_Exercise objective_
Without including any pictures, write out the data below exactly.

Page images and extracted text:
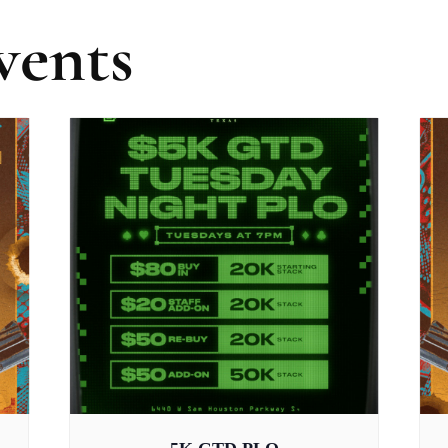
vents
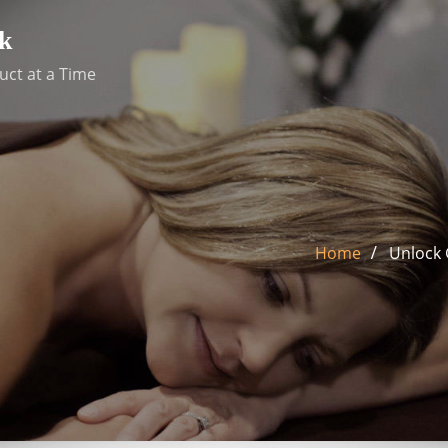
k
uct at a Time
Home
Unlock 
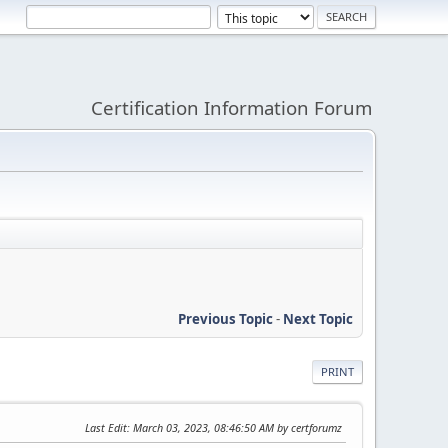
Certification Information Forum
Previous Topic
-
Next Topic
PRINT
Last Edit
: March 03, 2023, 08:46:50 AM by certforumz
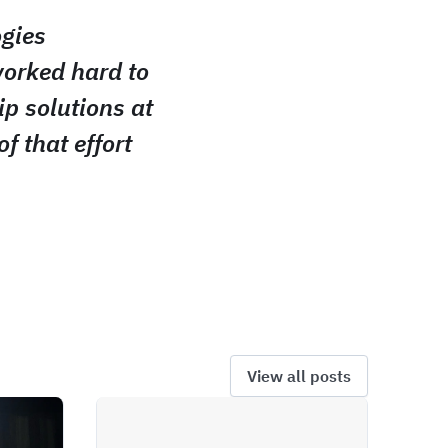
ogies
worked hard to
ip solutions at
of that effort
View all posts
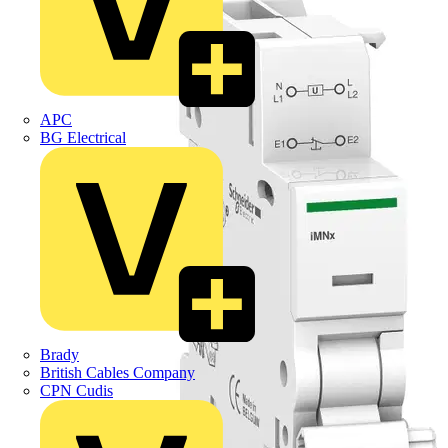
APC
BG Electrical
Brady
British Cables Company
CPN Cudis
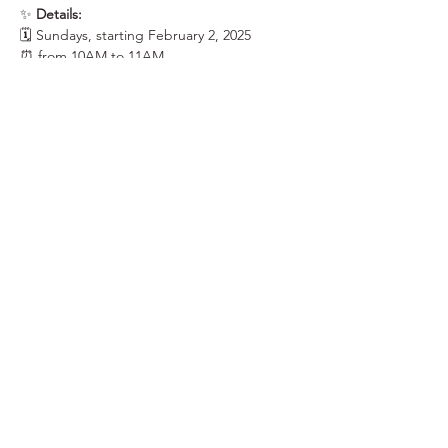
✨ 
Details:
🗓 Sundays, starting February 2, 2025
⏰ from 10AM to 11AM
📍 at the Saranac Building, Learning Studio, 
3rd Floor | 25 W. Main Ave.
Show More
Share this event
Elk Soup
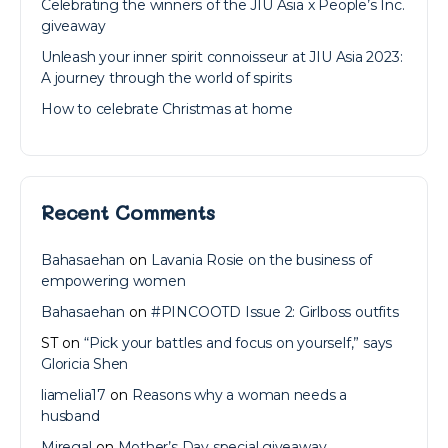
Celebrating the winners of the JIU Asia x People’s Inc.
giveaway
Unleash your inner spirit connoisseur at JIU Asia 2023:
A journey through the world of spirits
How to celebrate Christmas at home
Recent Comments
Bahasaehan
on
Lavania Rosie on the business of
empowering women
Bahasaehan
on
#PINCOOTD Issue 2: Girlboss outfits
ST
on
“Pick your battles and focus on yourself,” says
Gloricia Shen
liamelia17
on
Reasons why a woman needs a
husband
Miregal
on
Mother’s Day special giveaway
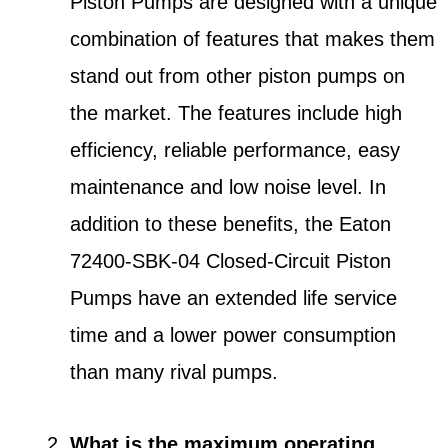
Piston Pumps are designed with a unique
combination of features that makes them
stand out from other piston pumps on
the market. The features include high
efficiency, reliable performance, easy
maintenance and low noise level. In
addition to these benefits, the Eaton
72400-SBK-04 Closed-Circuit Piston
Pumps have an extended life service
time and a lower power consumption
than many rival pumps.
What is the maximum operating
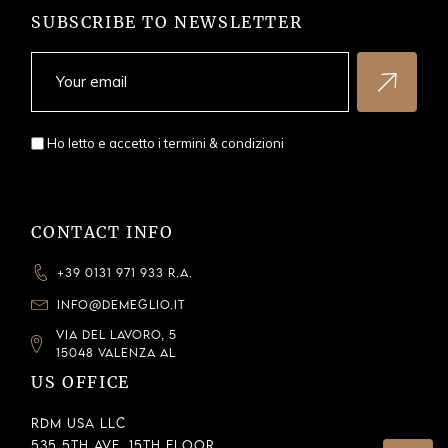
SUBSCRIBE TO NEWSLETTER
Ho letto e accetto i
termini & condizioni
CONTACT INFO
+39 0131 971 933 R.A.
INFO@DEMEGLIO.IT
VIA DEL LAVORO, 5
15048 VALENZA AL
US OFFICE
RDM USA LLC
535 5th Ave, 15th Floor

_Completed exercise_
vents
k
uct at a Time
Home
Unlock 
Certification Information Forum
Previous Topic
-
Next Topic
PRINT
Last Edit
: March 03, 2023, 08:46:50 AM by certforumz
ogies
worked hard to
ip solutions at
of that effort
View all posts
APC
BG Electrical
Brady
British Cables Company
CPN Cudis
✨ 
Details:
🗓 Sundays, starting February 2, 2025
⏰ from 10AM to 11AM
📍 at the Saranac Building, Learning Studio, 
3rd Floor | 25 W. Main Ave.
Show More
Share this event
Elk Soup
Celebrating the winners of the JIU Asia x People’s Inc.
giveaway
Unleash your inner spirit connoisseur at JIU Asia 2023:
A journey through the world of spirits
How to celebrate Christmas at home
Recent Comments
Bahasaehan
on
Lavania Rosie on the business of
empowering women
Bahasaehan
on
#PINCOOTD Issue 2: Girlboss outfits
ST
on
“Pick your battles and focus on yourself,” says
Gloricia Shen
liamelia17
on
Reasons why a woman needs a
husband
Miregal
on
Mother’s Day special giveaway
Piston Pumps are designed with a unique
combination of features that makes them
stand out from other piston pumps on
the market. The features include high
efficiency, reliable performance, easy
maintenance and low noise level. In
addition to these benefits, the Eaton
72400-SBK-04 Closed-Circuit Piston
Pumps have an extended life service
time and a lower power consumption
than many rival pumps.
What is the maximum operating
SUBSCRIBE TO NEWSLETTER
Ho letto e accetto i
termini & condizioni
CONTACT INFO
+39 0131 971 933 R.A.
INFO@DEMEGLIO.IT
VIA DEL LAVORO, 5
15048 VALENZA AL
US OFFICE
RDM USA LLC
535 5th Ave, 15th Floor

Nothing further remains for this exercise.